Ohne die interessanten Versuche Sénarmont's und Daubrée's würde der künstlich dargestellte
krystallisirte Quarz noch unbekannt seyn.
Ich hoffte also, krystallisirten Quarz auf nassem Wege dadurch darstellen zu können,
daß ich Alkalisilicate in porösen Gefäßen der langsamen Einwirkung gewisser Säuren
unterwarf. Zu diesem Zwecke brachte ich kieselsaures Kali und kieselsaures Natron in
aus Holz und verglühter Porzellanmasse angefertigte Gefäße und ließ diese mehrere
Monate lang in Lösungen von verschiedenen Säuren stehen; sogar der Einwirkung der
Kohlensäure setzte ich jene Alkalisilicate aus.
Die erwähnten Alkalisilicate zersetzten sich unter diesen Umständen langsam; anstatt,
wie bei ihrer gewöhnlichen Zersetzung durch Säuren, gallertartige Niederschläge zu
geben, bildeten sie weihe, krystallinische Massen von solcher Härte, daß sie das
Glas ritzten.
Die physikalischen Eigenschaften dieser Absätze, welche von der auf chemischem Wege
dargestellten Kieselsäure ganz verschieden sind, veranlaßten mich anfangs zu der
Annahme einer Quarzbildung auf nassem Wege; allein die chemische Prüfung des
Productes sollte mich bald enttäuschen.
Die entstandenen Verbindungen lösen sich nämlich in alkalischen Flüssigkeiten, von
welchen der Quarz nicht angegriffen wird; sie sind Hydrate und halten auch eine
gewisse Menge Alkali zurück, welches ein wesentlicher Bestandtheil des Productes zu
seyn scheint.
Die Analyse der mit kieselsaurem Natron erhaltenen Verbindung ergab die
Zusammensetzung:
Kieselsäure
68
Natron
5
Wasser
27.
Wollte man das Natron vernachlässigen, so wäre der Körper Kieselsäurebihydrat (SiO³, 2 HO).
Chevreul hatte bekanntlich, um die von Payen in seiner Abhandlung über die mineralischen
Incrustationen der Pflanzen beschriebene Entstehung von krystallisirtem oxalsaurem
Kalk in den Vegetabilien zu erklären, angenommen, daß ein lösliches Oxalsäuresalz
die Wandungen einer Pflanzenzelle oder eines Gefäßes langsam durchdringe und so auf
ein in einem Hohlraume vorhandenes Kalksalz einwirken könne, so daß krystallisirter
oxalsaurer Kalk entstehe.
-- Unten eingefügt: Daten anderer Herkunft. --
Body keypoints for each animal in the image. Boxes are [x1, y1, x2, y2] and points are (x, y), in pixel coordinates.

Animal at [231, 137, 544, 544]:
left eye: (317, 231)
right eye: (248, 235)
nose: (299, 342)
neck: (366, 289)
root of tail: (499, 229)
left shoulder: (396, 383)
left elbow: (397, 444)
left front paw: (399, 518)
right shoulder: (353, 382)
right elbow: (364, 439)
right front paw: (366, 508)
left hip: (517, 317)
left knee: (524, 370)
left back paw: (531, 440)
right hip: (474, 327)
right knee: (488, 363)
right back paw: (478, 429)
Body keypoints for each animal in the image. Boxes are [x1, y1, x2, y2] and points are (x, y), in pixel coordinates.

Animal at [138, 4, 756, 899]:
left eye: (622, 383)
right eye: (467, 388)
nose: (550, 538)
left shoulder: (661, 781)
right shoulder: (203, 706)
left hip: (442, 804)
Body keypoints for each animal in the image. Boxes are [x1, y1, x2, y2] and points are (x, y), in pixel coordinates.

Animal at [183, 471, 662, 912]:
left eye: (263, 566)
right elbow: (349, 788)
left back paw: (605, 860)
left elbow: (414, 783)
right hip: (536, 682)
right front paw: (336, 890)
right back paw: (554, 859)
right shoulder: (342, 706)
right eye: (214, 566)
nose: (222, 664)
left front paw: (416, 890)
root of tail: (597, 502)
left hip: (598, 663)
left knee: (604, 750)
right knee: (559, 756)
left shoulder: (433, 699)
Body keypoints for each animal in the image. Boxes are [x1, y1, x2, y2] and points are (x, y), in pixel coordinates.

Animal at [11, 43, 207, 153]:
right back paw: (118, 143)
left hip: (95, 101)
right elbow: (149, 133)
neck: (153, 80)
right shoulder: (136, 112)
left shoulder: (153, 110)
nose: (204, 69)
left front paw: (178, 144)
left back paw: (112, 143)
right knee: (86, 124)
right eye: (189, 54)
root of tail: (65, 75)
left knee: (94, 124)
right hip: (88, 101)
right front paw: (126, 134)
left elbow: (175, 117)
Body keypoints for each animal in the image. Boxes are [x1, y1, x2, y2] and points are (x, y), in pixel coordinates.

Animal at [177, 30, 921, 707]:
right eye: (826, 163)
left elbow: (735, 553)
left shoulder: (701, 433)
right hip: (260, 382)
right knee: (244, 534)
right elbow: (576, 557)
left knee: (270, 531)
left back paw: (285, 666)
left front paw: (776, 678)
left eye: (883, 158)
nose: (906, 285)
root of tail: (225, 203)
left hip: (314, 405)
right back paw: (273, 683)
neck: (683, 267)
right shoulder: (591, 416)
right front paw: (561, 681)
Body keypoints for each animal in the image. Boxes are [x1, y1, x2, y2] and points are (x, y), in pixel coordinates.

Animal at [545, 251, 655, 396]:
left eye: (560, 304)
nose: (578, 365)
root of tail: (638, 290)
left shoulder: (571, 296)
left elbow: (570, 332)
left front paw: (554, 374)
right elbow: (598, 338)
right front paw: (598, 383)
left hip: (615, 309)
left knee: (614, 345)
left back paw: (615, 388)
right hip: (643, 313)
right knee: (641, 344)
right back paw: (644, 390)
Meine Versuche beweisen die Richtigkeit dieser Erklärung,
insofern es mir gelang, krystallisirten oxalsauren Kalk darzustellen, indem ich ein
Kalksalz auf ein lösliches Oxalsäuresalz mittelst Einschaltung einer Membran langsam
einwirken ließ.
Demnach darf ich wohl glauben, daß es mittelst des im Vorstehenden mitgetheilten
Verfahrens möglich seyn wird, eine große Anzahl von Körpern, welche theils in der
Erde, theils in den organischen Geweben in krystallisirter Form vorkommen, künstlich
zu erzeugen, daß folglich dieses Verfahren über die natürliche Entstehungsweise
jener Körper manche werthvolle Aufschlüsse zu geben geeignet seyn dürfte.